1729, 2465, 15841, 41041, 46657, 75361, 162401, 172081, 399001, 449065, 488881, 530881, 656601, 670033, 838201, 997633, 1050985, 1615681, 1773289, 1857241, 2113921, 2433601, 2455921, 2704801, 3057601, 3224065, 3581761, 3664585, 3828001, 4463641, 4903921, … (sequence A002997 in OEIS)

These numbers are unsuitable for the Solovay-Strassen test because they are Eulerian pseudoprimes with respect to any base is divisor-unrelated to the number } under investigation.

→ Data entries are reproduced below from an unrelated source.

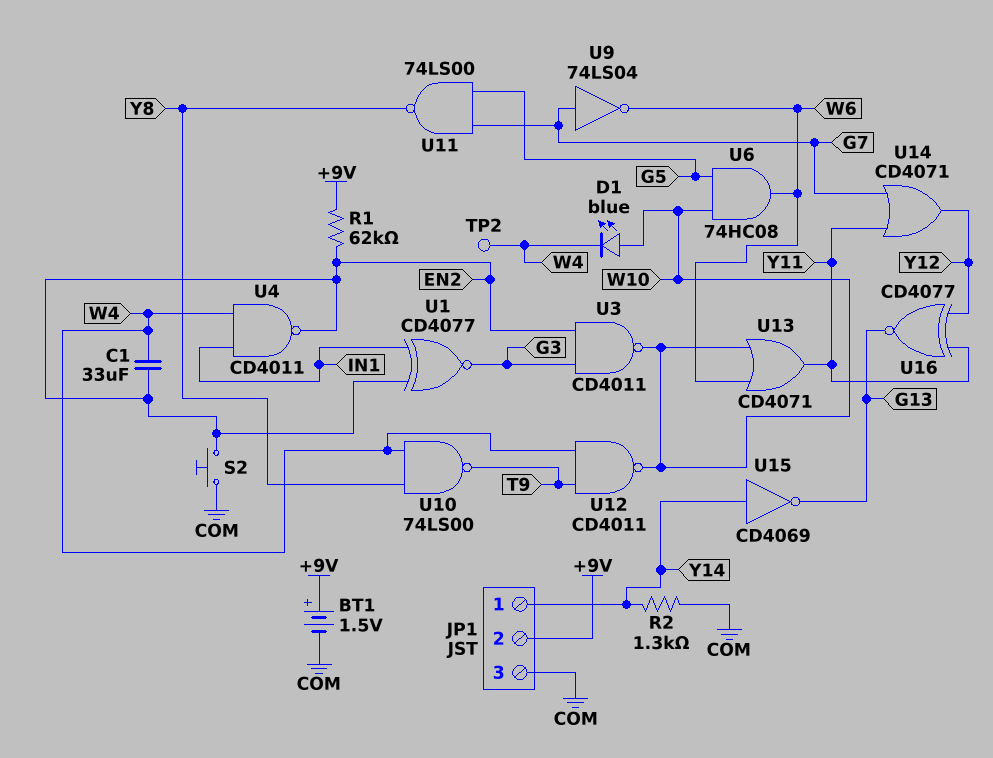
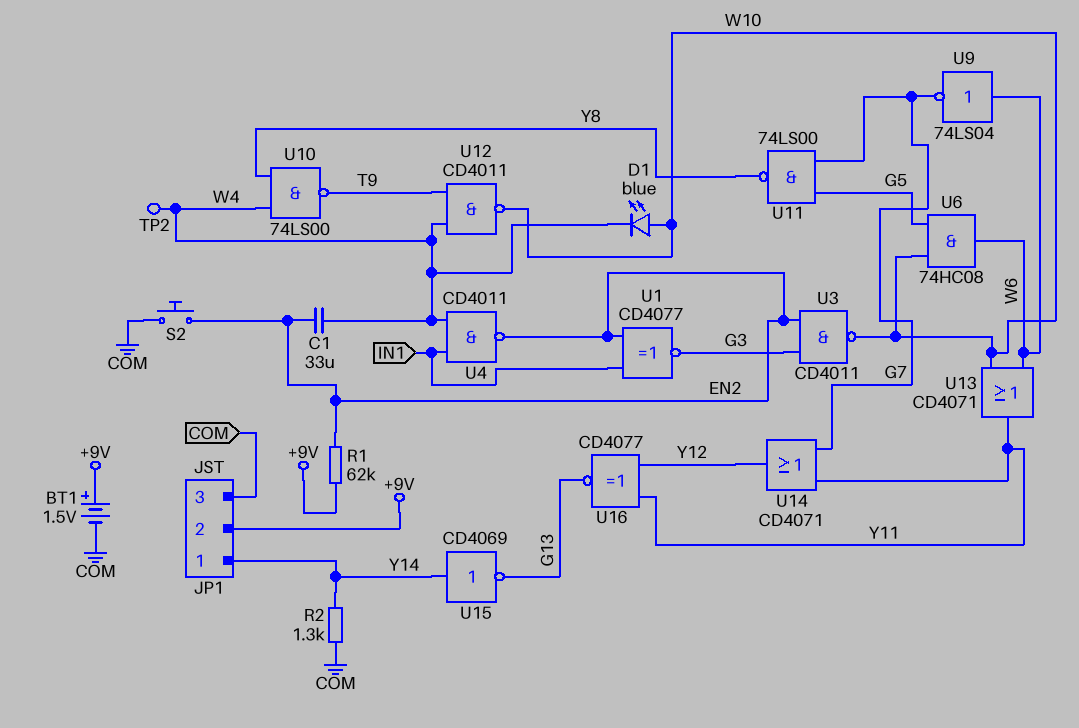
U9: NOT 74LS04 (in G7, out W6) -> NOT 74LS04 (in W6, out G7)

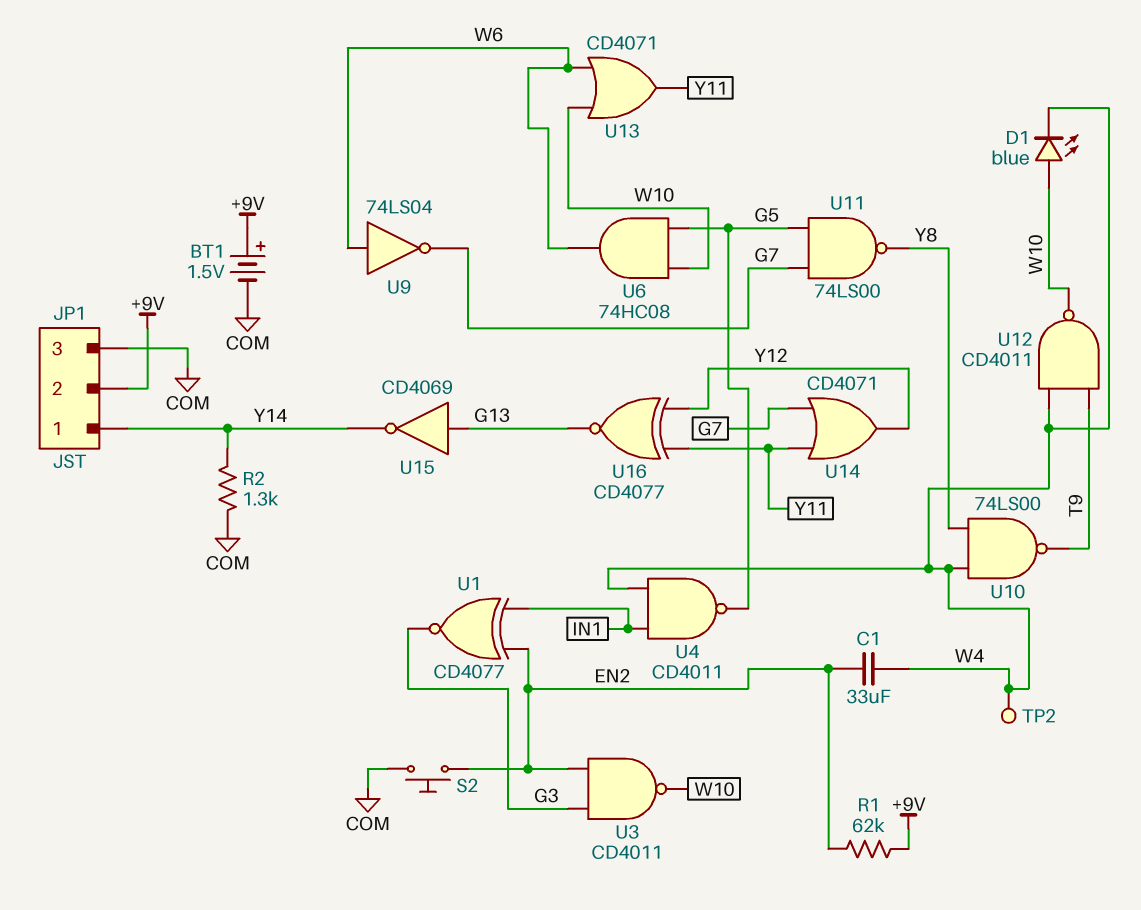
U4: NAND CD4011 (in IN1, in W4, out EN2) -> NAND CD4011 (in IN1, in W4, out G5)
U15: NOT CD4069 (in Y14, out G13) -> NOT CD4069 (in G13, out Y14)

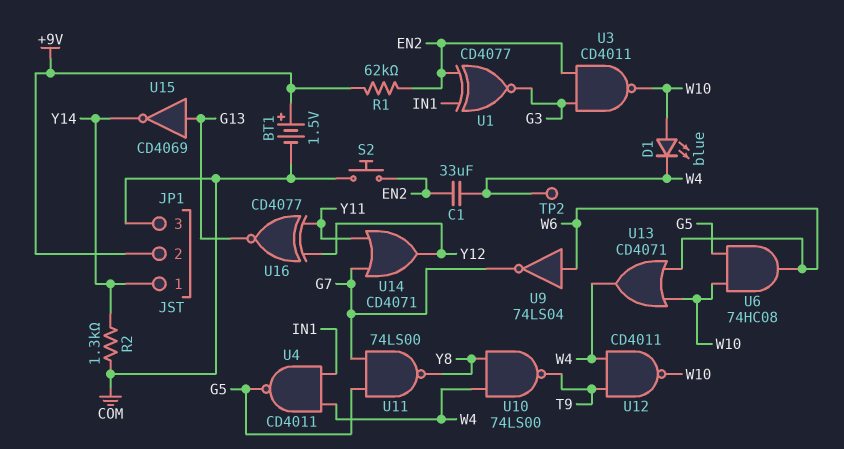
U13: OR CD4071 (in W6, in W10, out Y11) -> OR CD4071 (in W6, in W10, out W4)

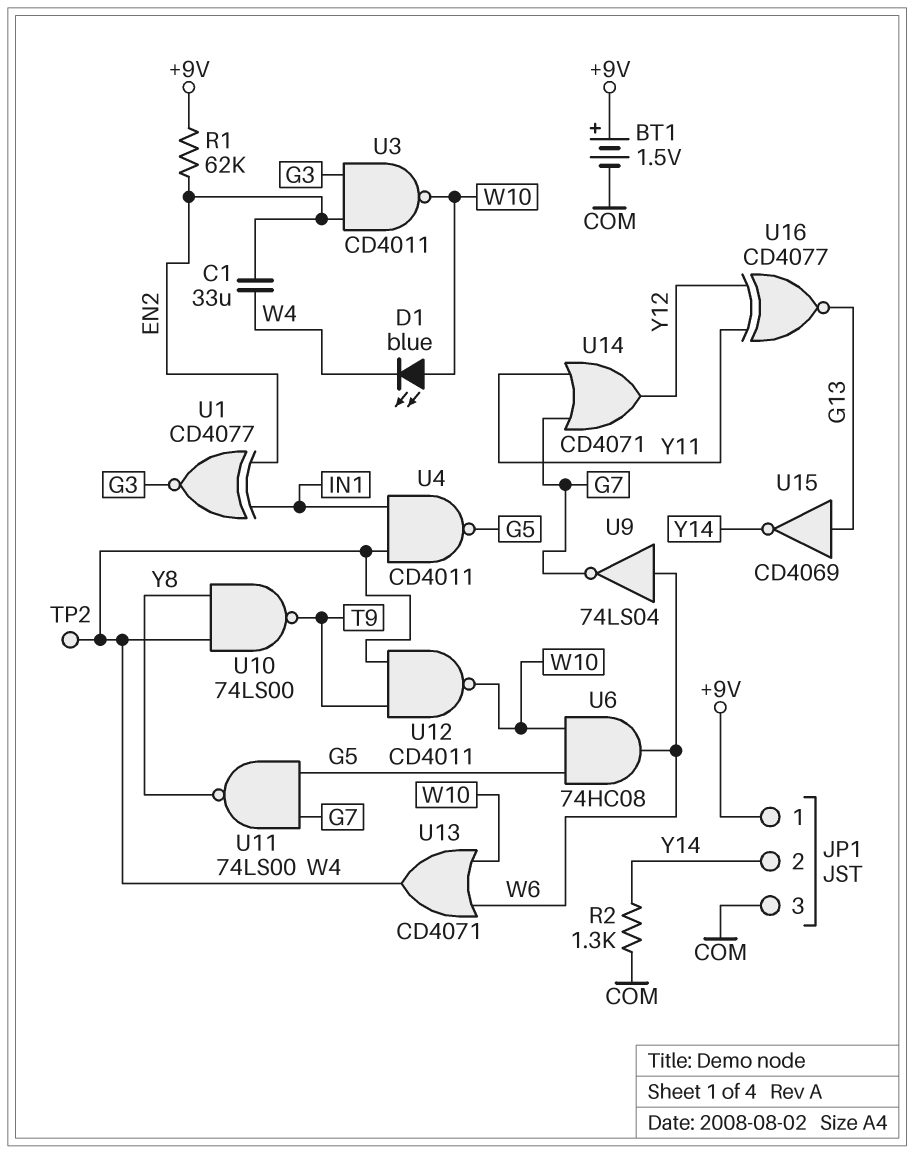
JP1 pin 1: Y14 -> +9V
JP1 pin 2: +9V -> Y14
S2: button (COM, EN2) -> none

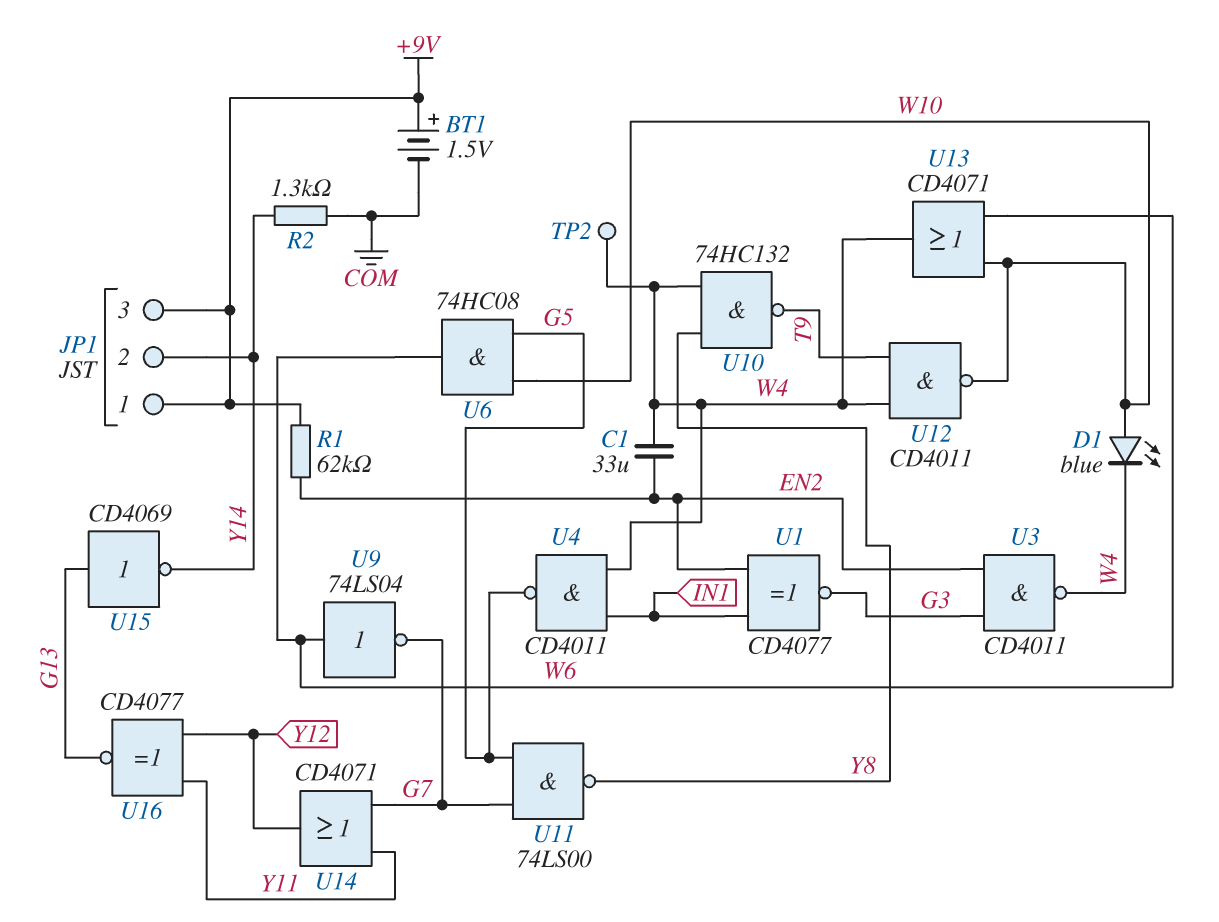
JP1 pin 3: COM -> +9V
U3: NAND CD4011 (in EN2, in G3, out W10) -> NAND CD4011 (in EN2, in G3, out W4)
U10: NAND 74LS00 (in W4, in Y8, out T9) -> NAND 74HC132 (in W4, in Y8, out T9)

The ten biggest PRP numbers

The following is a list of the currently 10 largest PRP numbers, i.e. numbers that are probably prime numbers, but of which we do not yet know for sure. The penultimate column shows what kind of prime number it would be if it turns out that this number is indeed a prime number. The last column shows the fourth largest prime number the respective PRP number would be if this (and only this) would actually turn out to be a prime number (as of May 27, 2021):

Rank	PRP number	Number of digits	Discoverer	Date ofDiscovery	Note	TheoreticalPrimaryNumberRank
01.	${\frac {10^{8177207}-1}{9}}$	8177207	Ryan Propper, Sergey Batalov	May 8, 2021	would be the largest repunit	011.
02.	${\frac {10^{5794777}-1}{9}}$	5794777	Ryan Propper, Sergey Batalov	April 20, 2021	would be the second largest repunit	017.

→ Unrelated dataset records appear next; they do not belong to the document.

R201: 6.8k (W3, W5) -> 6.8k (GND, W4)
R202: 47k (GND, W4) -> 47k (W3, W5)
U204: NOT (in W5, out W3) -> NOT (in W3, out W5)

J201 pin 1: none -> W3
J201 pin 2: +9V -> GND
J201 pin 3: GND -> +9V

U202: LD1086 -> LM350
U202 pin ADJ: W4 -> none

03.	$2^{13380298}-27$	4027872	Jeff Gilchrist, Vincent Diepeveen, Tony Reix, Paul Underwood	March 2021		033.
04.	${\frac {2^{13372531}+1}{3}}$	4025533	Ryan Propper	September 2013	would be the largest Wagstaff prime	033.
05.	${\frac {2^{13347311}+1}{3}}$	4017941	Ryan Propper	September 2013	would be the second largest Wagstaff prime number	033.

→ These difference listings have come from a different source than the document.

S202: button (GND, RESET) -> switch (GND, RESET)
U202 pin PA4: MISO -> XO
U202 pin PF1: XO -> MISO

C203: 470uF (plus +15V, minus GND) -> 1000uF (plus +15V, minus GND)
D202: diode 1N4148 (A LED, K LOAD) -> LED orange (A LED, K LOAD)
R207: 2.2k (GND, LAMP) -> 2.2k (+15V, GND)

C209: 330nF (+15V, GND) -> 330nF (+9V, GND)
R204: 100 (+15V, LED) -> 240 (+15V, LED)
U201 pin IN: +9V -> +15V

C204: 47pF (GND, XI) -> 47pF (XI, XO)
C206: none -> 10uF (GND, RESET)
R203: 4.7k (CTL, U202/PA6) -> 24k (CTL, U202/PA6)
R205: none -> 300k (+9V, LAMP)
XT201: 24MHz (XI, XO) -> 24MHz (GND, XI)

06.	${\frac {2^{12503723}-2^{6251862}+1}{5}}={\frac {(2^{6251862}-1)^{2}+1}{10}}$	3763995	Ryan Propper, Sergey Batalov	July 2020	the second prime factor of the generalized Mersenne number would be $2^{12503723}-2^{6251862}+1$	038.
07.	${\frac {2^{10443557}-1}{37289325994807}}$	3143811	GIMPS-fre_games	July 2020	would be the second prime factor of the Mersenne number $M_{10443557}$	062.
08.	$2^{9092392}+40291$	2737083	Engracio Esmenda / Five or Bust	February 2011	would be a solution of the dual Sierpiński problem for $k=40291$	075.
09.	${\frac {17^{1990523}-1}{16}}$	2449236	Paul Bourdelais	August 2020		088.
10.	${\frac {2^{7313983}-1}{305492080276193}}$	2201714	Oliver Kruse	March 2018	would be the second prime factor of the Mersenne number $M_{7313983}$	109.